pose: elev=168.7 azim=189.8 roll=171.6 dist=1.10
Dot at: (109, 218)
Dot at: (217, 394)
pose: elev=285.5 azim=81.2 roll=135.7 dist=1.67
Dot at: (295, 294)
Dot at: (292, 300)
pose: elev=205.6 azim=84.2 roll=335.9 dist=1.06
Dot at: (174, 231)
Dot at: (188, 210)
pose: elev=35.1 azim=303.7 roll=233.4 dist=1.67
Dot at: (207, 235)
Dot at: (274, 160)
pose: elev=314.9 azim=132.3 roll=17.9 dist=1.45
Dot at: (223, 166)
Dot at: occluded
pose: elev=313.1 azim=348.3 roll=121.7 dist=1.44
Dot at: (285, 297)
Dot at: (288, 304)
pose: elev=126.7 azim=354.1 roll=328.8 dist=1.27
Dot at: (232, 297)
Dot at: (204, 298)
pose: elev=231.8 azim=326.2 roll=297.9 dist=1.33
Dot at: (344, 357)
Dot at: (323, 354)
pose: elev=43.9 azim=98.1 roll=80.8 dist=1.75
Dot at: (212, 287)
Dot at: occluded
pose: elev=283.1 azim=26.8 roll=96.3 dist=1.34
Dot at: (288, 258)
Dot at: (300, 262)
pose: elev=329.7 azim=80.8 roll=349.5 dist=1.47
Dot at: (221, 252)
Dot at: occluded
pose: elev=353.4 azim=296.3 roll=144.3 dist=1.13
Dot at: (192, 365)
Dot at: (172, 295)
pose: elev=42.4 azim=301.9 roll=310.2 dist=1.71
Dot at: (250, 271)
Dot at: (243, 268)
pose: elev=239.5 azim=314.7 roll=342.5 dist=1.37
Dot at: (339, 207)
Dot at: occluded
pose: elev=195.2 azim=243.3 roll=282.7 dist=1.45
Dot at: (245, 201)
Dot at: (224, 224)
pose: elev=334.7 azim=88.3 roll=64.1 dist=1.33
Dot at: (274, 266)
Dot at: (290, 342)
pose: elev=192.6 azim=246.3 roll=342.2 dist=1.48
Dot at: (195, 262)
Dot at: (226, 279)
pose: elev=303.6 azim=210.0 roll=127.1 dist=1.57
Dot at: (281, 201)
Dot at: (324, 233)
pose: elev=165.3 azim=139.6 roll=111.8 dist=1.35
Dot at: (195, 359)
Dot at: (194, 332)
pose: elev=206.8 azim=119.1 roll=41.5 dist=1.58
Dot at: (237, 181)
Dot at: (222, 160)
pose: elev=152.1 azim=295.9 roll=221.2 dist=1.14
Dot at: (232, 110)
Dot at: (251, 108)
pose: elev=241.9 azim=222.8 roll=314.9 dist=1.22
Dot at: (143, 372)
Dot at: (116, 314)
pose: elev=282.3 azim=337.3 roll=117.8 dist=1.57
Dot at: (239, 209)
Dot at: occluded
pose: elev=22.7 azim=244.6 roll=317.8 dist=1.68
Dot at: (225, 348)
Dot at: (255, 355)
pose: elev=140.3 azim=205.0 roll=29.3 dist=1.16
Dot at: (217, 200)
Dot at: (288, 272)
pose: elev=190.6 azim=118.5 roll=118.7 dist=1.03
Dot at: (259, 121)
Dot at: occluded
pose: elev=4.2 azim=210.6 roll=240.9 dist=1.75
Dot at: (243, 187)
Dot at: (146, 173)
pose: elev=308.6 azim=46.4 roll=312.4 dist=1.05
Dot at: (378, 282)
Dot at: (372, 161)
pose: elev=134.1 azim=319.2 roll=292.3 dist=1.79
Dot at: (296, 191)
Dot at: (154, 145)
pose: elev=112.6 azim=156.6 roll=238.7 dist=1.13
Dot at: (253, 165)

■ **Task details**
Please copy all of the records above word for word, keeping every line in its original order.

■ **Finished task**
pose: elev=168.7 azim=189.8 roll=171.6 dist=1.10
Dot at: (109, 218)
Dot at: (217, 394)
pose: elev=285.5 azim=81.2 roll=135.7 dist=1.67
Dot at: (295, 294)
Dot at: (292, 300)
pose: elev=205.6 azim=84.2 roll=335.9 dist=1.06
Dot at: (174, 231)
Dot at: (188, 210)
pose: elev=35.1 azim=303.7 roll=233.4 dist=1.67
Dot at: (207, 235)
Dot at: (274, 160)
pose: elev=314.9 azim=132.3 roll=17.9 dist=1.45
Dot at: (223, 166)
Dot at: occluded
pose: elev=313.1 azim=348.3 roll=121.7 dist=1.44
Dot at: (285, 297)
Dot at: (288, 304)
pose: elev=126.7 azim=354.1 roll=328.8 dist=1.27
Dot at: (232, 297)
Dot at: (204, 298)
pose: elev=231.8 azim=326.2 roll=297.9 dist=1.33
Dot at: (344, 357)
Dot at: (323, 354)
pose: elev=43.9 azim=98.1 roll=80.8 dist=1.75
Dot at: (212, 287)
Dot at: occluded
pose: elev=283.1 azim=26.8 roll=96.3 dist=1.34
Dot at: (288, 258)
Dot at: (300, 262)
pose: elev=329.7 azim=80.8 roll=349.5 dist=1.47
Dot at: (221, 252)
Dot at: occluded
pose: elev=353.4 azim=296.3 roll=144.3 dist=1.13
Dot at: (192, 365)
Dot at: (172, 295)
pose: elev=42.4 azim=301.9 roll=310.2 dist=1.71
Dot at: (250, 271)
Dot at: (243, 268)
pose: elev=239.5 azim=314.7 roll=342.5 dist=1.37
Dot at: (339, 207)
Dot at: occluded
pose: elev=195.2 azim=243.3 roll=282.7 dist=1.45
Dot at: (245, 201)
Dot at: (224, 224)
pose: elev=334.7 azim=88.3 roll=64.1 dist=1.33
Dot at: (274, 266)
Dot at: (290, 342)
pose: elev=192.6 azim=246.3 roll=342.2 dist=1.48
Dot at: (195, 262)
Dot at: (226, 279)
pose: elev=303.6 azim=210.0 roll=127.1 dist=1.57
Dot at: (281, 201)
Dot at: (324, 233)
pose: elev=165.3 azim=139.6 roll=111.8 dist=1.35
Dot at: (195, 359)
Dot at: (194, 332)
pose: elev=206.8 azim=119.1 roll=41.5 dist=1.58
Dot at: (237, 181)
Dot at: (222, 160)
pose: elev=152.1 azim=295.9 roll=221.2 dist=1.14
Dot at: (232, 110)
Dot at: (251, 108)
pose: elev=241.9 azim=222.8 roll=314.9 dist=1.22
Dot at: (143, 372)
Dot at: (116, 314)
pose: elev=282.3 azim=337.3 roll=117.8 dist=1.57
Dot at: (239, 209)
Dot at: occluded
pose: elev=22.7 azim=244.6 roll=317.8 dist=1.68
Dot at: (225, 348)
Dot at: (255, 355)
pose: elev=140.3 azim=205.0 roll=29.3 dist=1.16
Dot at: (217, 200)
Dot at: (288, 272)
pose: elev=190.6 azim=118.5 roll=118.7 dist=1.03
Dot at: (259, 121)
Dot at: occluded
pose: elev=4.2 azim=210.6 roll=240.9 dist=1.75
Dot at: (243, 187)
Dot at: (146, 173)
pose: elev=308.6 azim=46.4 roll=312.4 dist=1.05
Dot at: (378, 282)
Dot at: (372, 161)
pose: elev=134.1 azim=319.2 roll=292.3 dist=1.79
Dot at: (296, 191)
Dot at: (154, 145)
pose: elev=112.6 azim=156.6 roll=238.7 dist=1.13
Dot at: (253, 165)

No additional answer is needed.